Was ich oben erzählt habe, war nur ein kleiner Bruchteil meines Lebens. Ich bin in deiner Altersklasse und hab echt viel durchgemacht. Eigentlich zu viel für dieses Alter.
Ich kann verstehen, dass du das alles hinter dir lassen willst, aber es ist besser, es zuerst aufzuarbeiten, sonst wirst du immer wieder in irgendeiner Form damit konfrontiert. Das ist so eine Art kosmisches Gesetz. Weil, wenn mans nur verdrängt, ändert sich ja nichts, auch nicht die Verhaltensweisen, und andere Menschen merken intuitiv, mit wem sie was machen können. Natürlich ist es nicht so schön, sich das alles nochmal anzusehen, aber wenn mans richtig verarbeitet hat, gehts einem danach besser und dann kommt man in die Leichtigkeit, die du schon erwähntest. Sowas geht nicht von jetzt auf gleich, schon gar nicht, wenn sich so viel angesammelt hat, aber es ist nicht unmöglich und man hat ja Zeit. Mit Druck bremst man sich nur aus. Und sehr wichtig ist auch, wenn man daran gearbeitet hat, dass man sich danach belohnt! Das ist sehr sehr wichtig und lernt man auch in der Therapie. Und man lernt dort auch, auf sich zu schauen und nicht auf andere. Andere haben vielleicht auch viel durchgemacht, aber das heisst nicht, dass du dich nicht schlecht fühlen darfst. Meine Therapeutin hat mich auch immer wieder dazu gebracht, den Fokus auf mich zu lenken, wenn ich gesagt hab: "Aber andere haben auch das und das erlebt" oder "Andere kommen viel besser damit klar". Wenn man sich mit anderen vergleicht, endet das nie gut.
══════════════════════════════
[AUFGABEN]
**a.** Gib aus dem Textauszug alles von „Was ich oben“ bis hinunter zu „für dieses Alter.“ wortgetreu wieder.
**b.** Was sollte man laut dem Textauszug tun, nachdem man an sich gearbeitet hat?
**c.** Setze den Textauszug über das Aufarbeiten belastender Erlebnisse im Anschluss an seinen letzten Satz fort.
Die Datensätze stehen in keinem Zusammenhang mit dem Textauszug.

[GELIEFERTE DATENSÄTZE]
══════════════════════════════
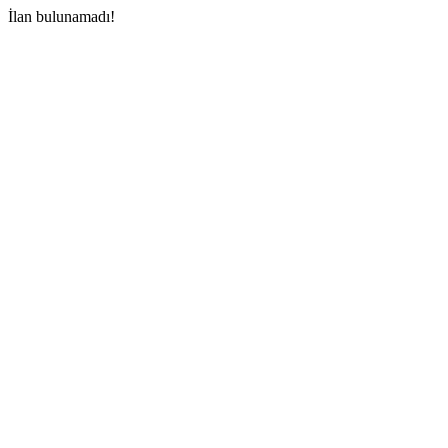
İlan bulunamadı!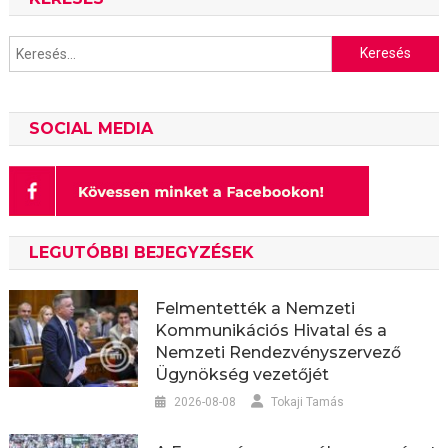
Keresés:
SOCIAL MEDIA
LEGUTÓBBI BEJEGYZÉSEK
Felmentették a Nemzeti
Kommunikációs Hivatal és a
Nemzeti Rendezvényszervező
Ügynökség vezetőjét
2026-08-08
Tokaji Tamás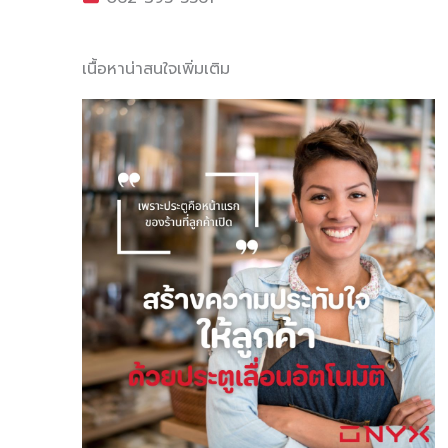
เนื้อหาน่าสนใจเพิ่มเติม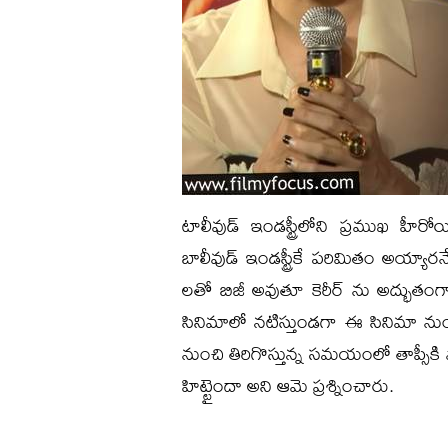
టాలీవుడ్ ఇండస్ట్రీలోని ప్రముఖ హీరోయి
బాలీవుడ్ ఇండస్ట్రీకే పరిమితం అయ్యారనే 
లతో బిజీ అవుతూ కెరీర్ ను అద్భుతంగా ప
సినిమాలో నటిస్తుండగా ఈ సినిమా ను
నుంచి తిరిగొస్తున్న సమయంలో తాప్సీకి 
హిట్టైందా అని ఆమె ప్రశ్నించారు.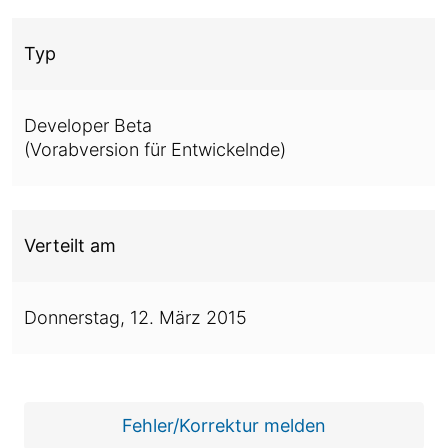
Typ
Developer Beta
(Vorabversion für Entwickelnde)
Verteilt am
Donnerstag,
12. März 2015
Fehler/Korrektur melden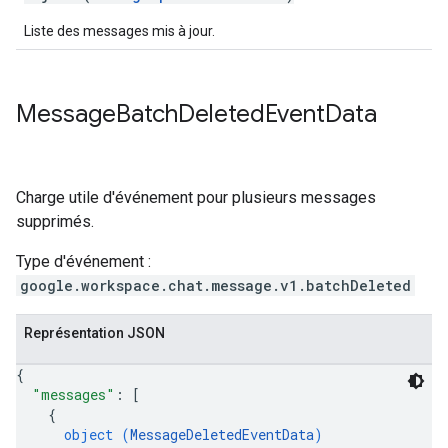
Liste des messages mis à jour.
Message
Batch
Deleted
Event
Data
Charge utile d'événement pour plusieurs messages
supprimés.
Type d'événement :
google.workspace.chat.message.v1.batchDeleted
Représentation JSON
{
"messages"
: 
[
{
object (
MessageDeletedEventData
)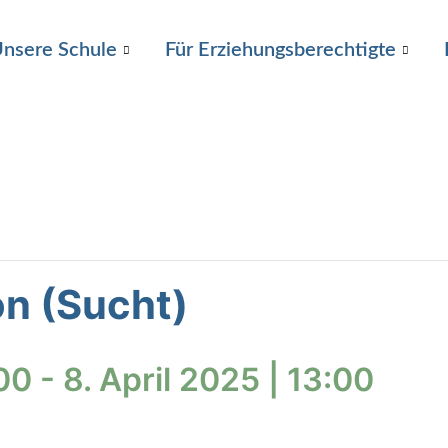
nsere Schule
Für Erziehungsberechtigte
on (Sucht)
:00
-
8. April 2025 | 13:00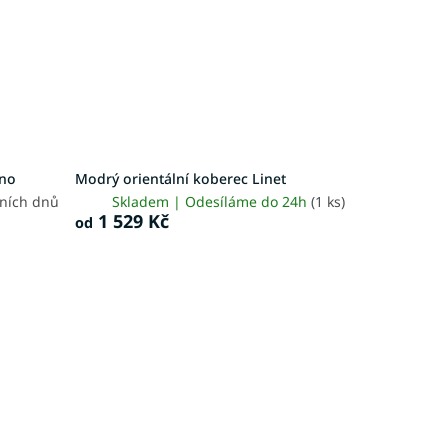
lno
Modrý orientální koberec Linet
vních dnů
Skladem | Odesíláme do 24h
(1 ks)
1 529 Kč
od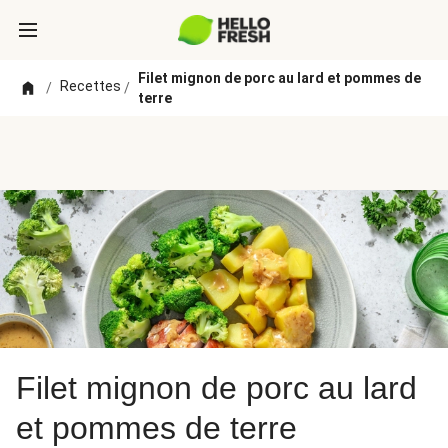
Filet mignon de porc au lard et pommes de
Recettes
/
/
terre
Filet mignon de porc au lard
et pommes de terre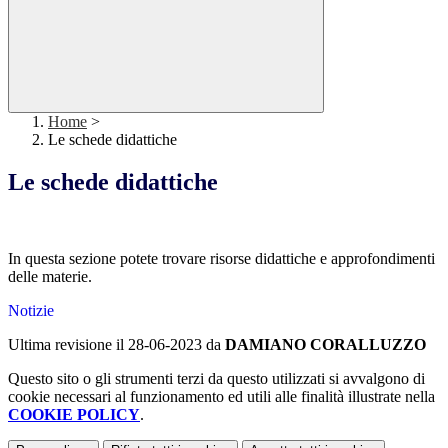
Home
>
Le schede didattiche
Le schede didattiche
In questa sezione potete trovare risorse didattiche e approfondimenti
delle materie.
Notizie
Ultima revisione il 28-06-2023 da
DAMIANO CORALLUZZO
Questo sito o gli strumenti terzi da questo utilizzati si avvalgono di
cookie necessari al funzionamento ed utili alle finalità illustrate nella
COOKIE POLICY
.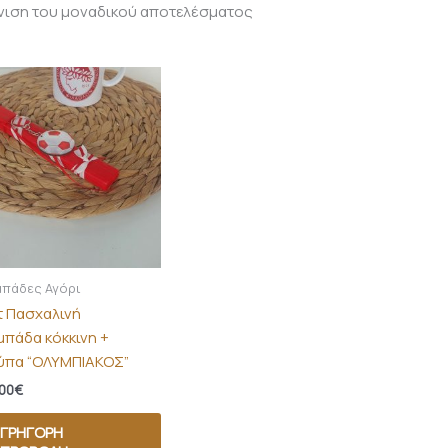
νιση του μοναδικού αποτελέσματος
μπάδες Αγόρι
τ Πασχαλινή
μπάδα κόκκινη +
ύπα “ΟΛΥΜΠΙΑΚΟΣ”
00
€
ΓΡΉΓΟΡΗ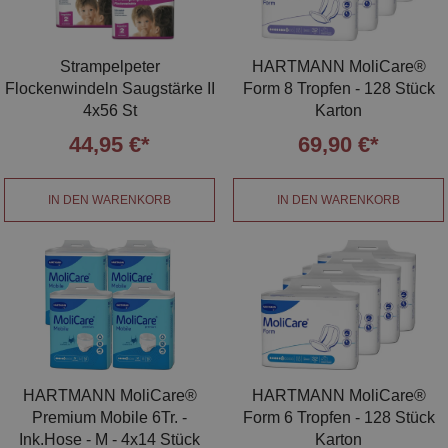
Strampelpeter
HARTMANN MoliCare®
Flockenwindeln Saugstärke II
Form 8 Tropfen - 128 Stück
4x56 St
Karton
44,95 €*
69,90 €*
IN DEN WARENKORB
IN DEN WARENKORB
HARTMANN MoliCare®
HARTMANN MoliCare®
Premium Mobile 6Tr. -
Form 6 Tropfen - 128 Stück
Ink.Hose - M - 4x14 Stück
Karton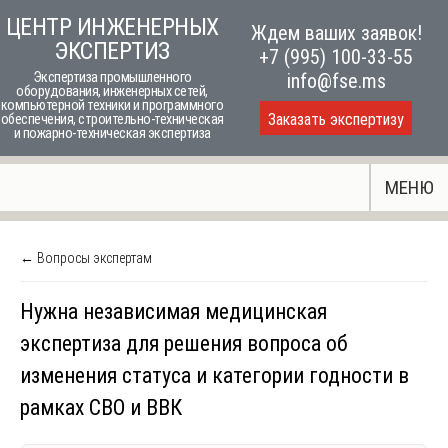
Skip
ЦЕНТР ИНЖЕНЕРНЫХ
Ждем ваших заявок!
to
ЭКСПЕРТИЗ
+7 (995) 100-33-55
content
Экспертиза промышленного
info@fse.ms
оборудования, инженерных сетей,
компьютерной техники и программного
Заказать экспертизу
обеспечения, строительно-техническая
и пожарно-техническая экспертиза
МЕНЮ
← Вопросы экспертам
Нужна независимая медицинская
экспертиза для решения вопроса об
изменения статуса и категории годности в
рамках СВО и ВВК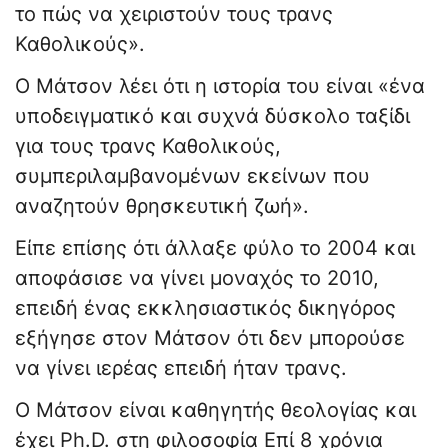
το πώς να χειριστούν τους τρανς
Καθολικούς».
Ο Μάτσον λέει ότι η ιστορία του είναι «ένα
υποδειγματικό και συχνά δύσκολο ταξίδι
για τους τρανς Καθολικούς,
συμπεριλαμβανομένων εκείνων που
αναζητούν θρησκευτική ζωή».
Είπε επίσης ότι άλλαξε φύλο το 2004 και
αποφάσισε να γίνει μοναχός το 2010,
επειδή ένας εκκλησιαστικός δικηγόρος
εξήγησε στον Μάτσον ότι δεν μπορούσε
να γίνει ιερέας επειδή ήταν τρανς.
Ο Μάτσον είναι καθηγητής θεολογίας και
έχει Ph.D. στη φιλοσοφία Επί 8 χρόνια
══════════════════════════════
[LÖSUNGEN]
**a.**
Was ich oben erzählt habe, war nur ein kleiner Bruchteil meines Lebens. Ich bin in deiner Altersklasse und hab echt viel durchgemacht. Eigentlich zu viel für dieses Alter.

**b.** Man sollte sich danach belohnen.

**c.**
Was ich auch nochmal ganz klar sagen will: Du musst keine Therapie machen, du kannst es auch alleine. Aber in einer Therapie hast du Hilfe und ohne musst du erstmal selbst einen Weg finden. Da kann man sich auch leicht verzetteln. Du könntest auch erstmal ambulant wen aufsuchen und dann dort von deinen Baustellen erzählen und dass du nicht sicher bist bzgl. Therapie. Die können dir dann alle Fragen diesbezüglich beantworten. Wahrscheinlich besser, als wir hier im Forum.
Achso, was ich noch vergessen hatte: Es gibt auch noch eine Psychoanalyse. Da legt man sich auf die Couch, wie man das aus Filmen kennt. Bei den anderen Therapiearten macht man das nicht. Psychoanalysen dauern i.d.R. mehrere Jahre, werden oft mit anderen Therapieformen parallel dazu kombiniert.
Das mit dem Hier und Jetzt schaffen nur sehr wenige dauerhaft. Du kannst es aber immer wieder versuchen und wenn Gedanken aufkommen, diese einfach vorbeiziehen lassen, ohne sie zu bewerten oder dran hängenzubleiben. Das hilft dem Gehirn, auch mal abzuschalten, hat aber nichts mit Verarbeitung zu tun.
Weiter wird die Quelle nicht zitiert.